▸ Exercise goal: Using the records below, quote only the span that opens with the line containing "3: (402, 331, 1.10)" and closes with the line containing "17: (144, 6, 2.40)", exactly and inclusively.

=== Data to process ===

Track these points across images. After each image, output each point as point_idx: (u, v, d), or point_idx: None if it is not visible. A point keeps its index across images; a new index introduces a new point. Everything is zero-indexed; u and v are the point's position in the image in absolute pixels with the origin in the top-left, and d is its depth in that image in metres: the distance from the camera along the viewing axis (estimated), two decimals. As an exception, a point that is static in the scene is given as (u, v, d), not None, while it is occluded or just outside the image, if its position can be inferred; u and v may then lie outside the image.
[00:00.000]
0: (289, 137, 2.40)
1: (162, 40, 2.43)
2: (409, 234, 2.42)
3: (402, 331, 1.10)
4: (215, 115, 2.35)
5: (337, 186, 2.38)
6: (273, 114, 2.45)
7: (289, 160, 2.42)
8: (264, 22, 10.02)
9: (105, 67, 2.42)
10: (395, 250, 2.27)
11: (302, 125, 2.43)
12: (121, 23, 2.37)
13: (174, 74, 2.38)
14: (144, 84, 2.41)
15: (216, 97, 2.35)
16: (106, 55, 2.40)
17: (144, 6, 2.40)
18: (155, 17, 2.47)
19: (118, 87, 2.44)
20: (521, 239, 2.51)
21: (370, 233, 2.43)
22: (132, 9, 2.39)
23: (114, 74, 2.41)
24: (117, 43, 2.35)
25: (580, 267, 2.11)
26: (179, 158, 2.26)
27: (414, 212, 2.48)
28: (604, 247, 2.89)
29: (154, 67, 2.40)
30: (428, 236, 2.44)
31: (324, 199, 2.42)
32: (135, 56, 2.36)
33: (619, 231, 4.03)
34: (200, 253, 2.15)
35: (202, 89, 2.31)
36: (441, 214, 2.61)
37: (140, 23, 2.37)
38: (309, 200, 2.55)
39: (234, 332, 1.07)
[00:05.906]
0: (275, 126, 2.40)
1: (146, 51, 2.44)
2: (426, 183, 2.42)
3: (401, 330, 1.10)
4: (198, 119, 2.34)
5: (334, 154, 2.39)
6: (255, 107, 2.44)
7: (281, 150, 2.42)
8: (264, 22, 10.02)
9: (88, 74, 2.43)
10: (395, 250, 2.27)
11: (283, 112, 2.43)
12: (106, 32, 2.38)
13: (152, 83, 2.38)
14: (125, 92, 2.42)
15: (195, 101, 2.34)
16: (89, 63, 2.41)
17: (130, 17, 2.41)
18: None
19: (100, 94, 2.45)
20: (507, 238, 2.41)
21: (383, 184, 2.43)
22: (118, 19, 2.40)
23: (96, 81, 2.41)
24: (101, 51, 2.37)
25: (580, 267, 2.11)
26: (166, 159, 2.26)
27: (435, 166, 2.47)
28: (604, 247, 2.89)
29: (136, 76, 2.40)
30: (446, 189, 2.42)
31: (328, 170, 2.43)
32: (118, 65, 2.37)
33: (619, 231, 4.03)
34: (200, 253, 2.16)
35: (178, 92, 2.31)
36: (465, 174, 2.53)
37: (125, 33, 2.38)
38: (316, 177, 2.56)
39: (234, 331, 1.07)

===

▸ Reply:
3: (402, 331, 1.10)
4: (215, 115, 2.35)
5: (337, 186, 2.38)
6: (273, 114, 2.45)
7: (289, 160, 2.42)
8: (264, 22, 10.02)
9: (105, 67, 2.42)
10: (395, 250, 2.27)
11: (302, 125, 2.43)
12: (121, 23, 2.37)
13: (174, 74, 2.38)
14: (144, 84, 2.41)
15: (216, 97, 2.35)
16: (106, 55, 2.40)
17: (144, 6, 2.40)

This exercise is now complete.